Substitute "Examine" for "Take a good look at" in the lines that begin with the one containing "shows a pressure" and run through the last line, leaving all other wording unchanged. Omit the pictures from your answer.

※ ※ ※

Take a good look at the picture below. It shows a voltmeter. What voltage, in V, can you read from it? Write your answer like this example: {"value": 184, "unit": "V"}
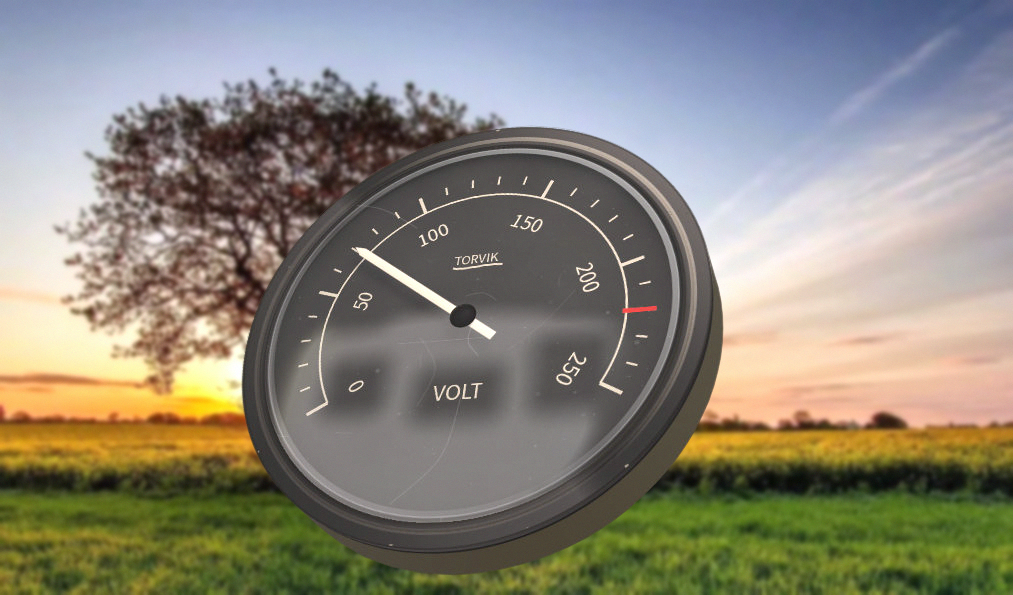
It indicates {"value": 70, "unit": "V"}
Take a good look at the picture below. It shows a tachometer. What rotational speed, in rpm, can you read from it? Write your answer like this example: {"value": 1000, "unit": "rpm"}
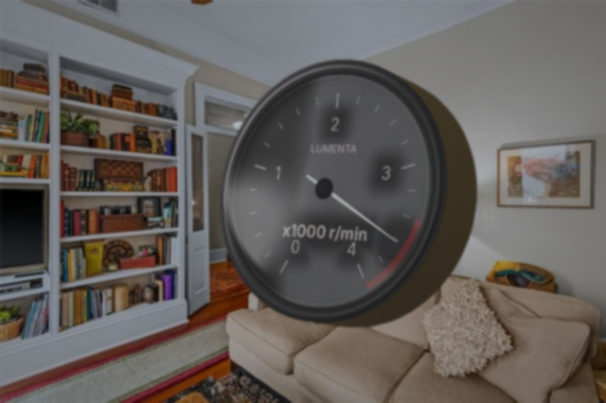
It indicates {"value": 3600, "unit": "rpm"}
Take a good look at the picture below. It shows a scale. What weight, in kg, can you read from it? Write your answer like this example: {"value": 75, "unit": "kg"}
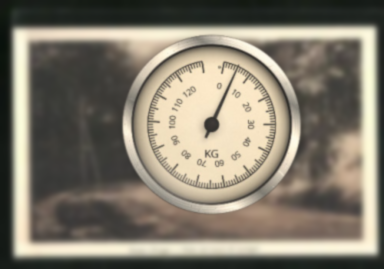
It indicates {"value": 5, "unit": "kg"}
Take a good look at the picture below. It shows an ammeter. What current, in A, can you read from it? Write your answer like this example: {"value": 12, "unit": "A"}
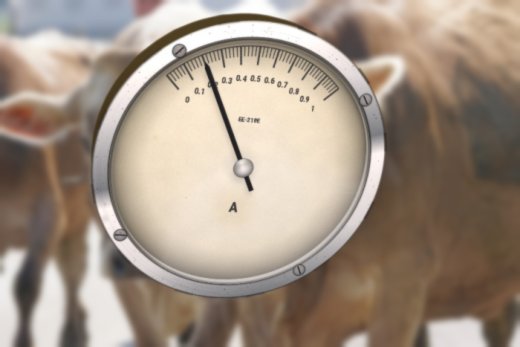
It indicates {"value": 0.2, "unit": "A"}
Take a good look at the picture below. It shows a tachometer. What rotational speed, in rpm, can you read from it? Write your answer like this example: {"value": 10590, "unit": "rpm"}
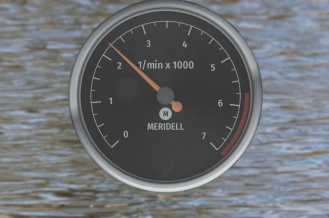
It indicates {"value": 2250, "unit": "rpm"}
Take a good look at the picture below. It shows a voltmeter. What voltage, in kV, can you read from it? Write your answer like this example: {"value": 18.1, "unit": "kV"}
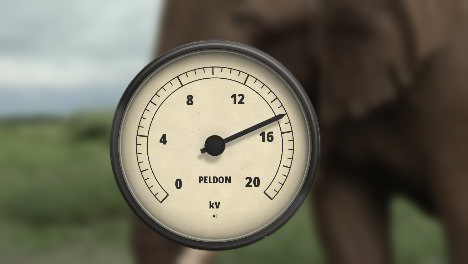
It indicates {"value": 15, "unit": "kV"}
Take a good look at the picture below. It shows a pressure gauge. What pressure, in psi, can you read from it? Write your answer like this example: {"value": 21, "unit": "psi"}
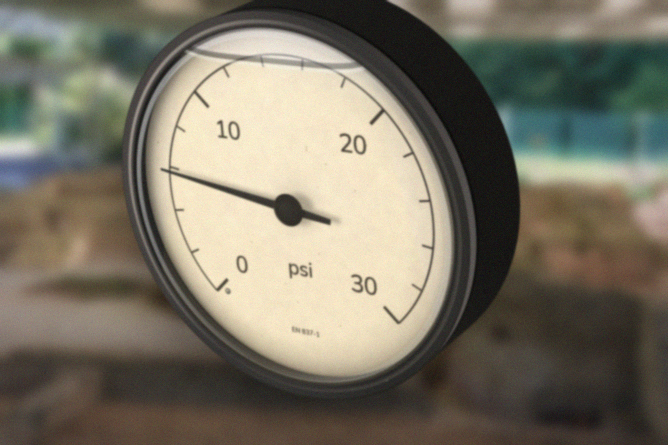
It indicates {"value": 6, "unit": "psi"}
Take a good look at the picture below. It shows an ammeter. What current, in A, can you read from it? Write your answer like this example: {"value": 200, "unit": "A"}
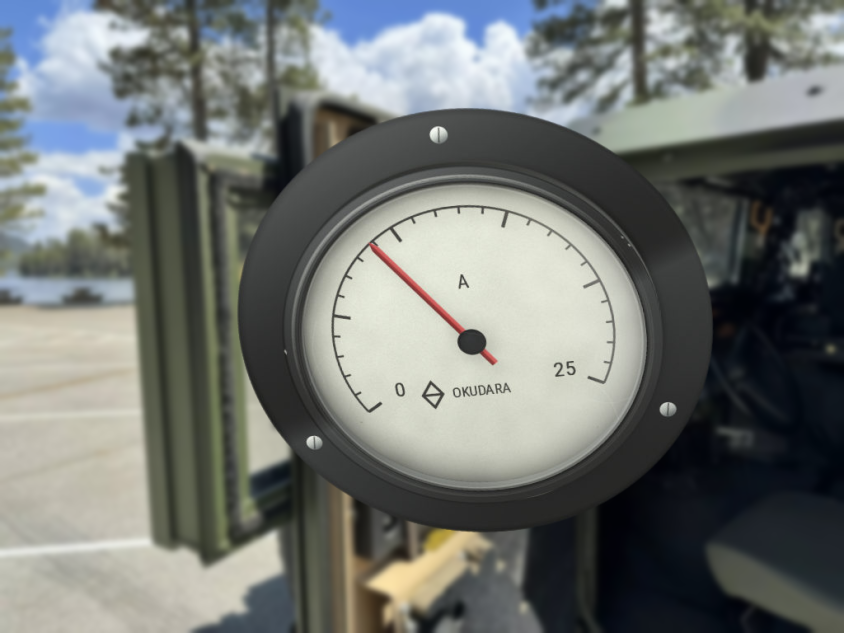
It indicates {"value": 9, "unit": "A"}
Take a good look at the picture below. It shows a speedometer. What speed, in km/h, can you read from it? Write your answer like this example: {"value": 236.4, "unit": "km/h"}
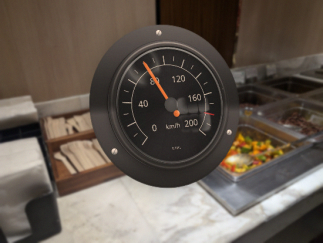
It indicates {"value": 80, "unit": "km/h"}
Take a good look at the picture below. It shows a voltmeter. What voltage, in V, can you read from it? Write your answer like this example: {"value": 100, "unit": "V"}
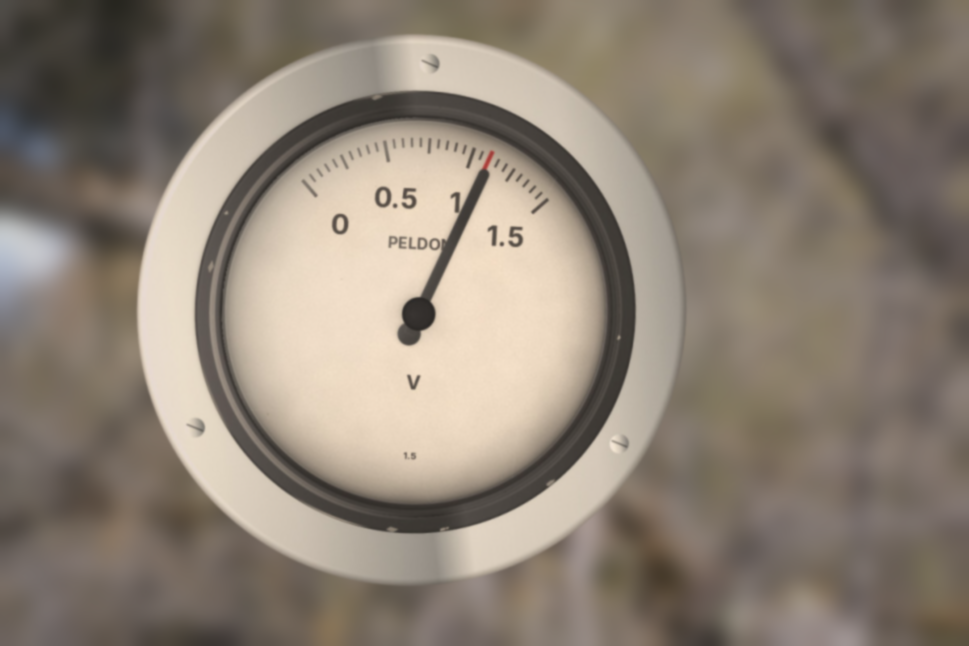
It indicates {"value": 1.1, "unit": "V"}
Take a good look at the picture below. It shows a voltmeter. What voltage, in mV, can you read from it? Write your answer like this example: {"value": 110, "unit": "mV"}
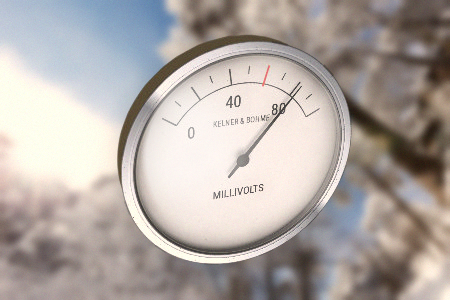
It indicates {"value": 80, "unit": "mV"}
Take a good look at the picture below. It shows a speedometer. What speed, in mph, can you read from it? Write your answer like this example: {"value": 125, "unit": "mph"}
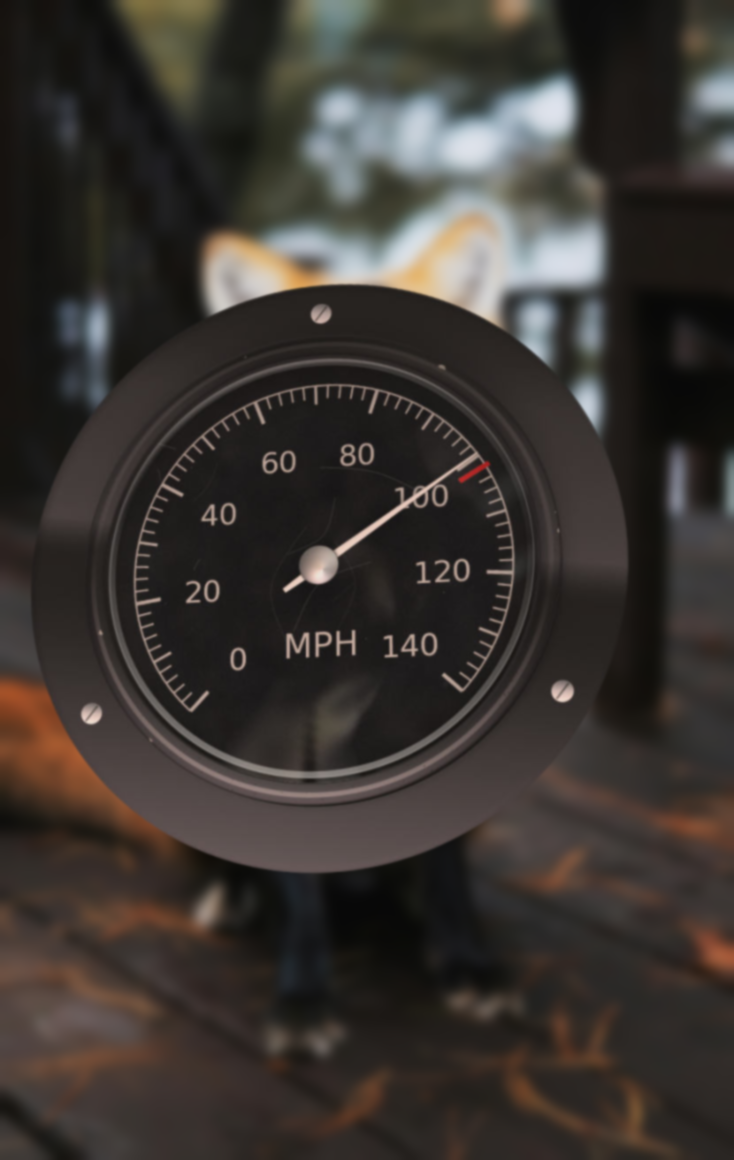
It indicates {"value": 100, "unit": "mph"}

※ ※ ※

Result of the exercise -
Examine the picture below. It shows a pressure gauge. What pressure, in psi, can you read from it? Write your answer like this example: {"value": 21, "unit": "psi"}
It indicates {"value": 6, "unit": "psi"}
Examine the picture below. It shows an ammeter. What current, in A, can you read from it? Write your answer like this example: {"value": 200, "unit": "A"}
It indicates {"value": 9, "unit": "A"}
Examine the picture below. It shows a speedometer. What speed, in km/h, can you read from it? Write your answer like this example: {"value": 236.4, "unit": "km/h"}
It indicates {"value": 80, "unit": "km/h"}
Examine the picture below. It shows a voltmeter. What voltage, in V, can you read from it? Write your answer like this example: {"value": 100, "unit": "V"}
It indicates {"value": 1.1, "unit": "V"}
Examine the picture below. It shows a voltmeter. What voltage, in mV, can you read from it? Write your answer like this example: {"value": 110, "unit": "mV"}
It indicates {"value": 80, "unit": "mV"}
Examine the picture below. It shows a speedometer. What speed, in mph, can you read from it? Write your answer like this example: {"value": 125, "unit": "mph"}
It indicates {"value": 100, "unit": "mph"}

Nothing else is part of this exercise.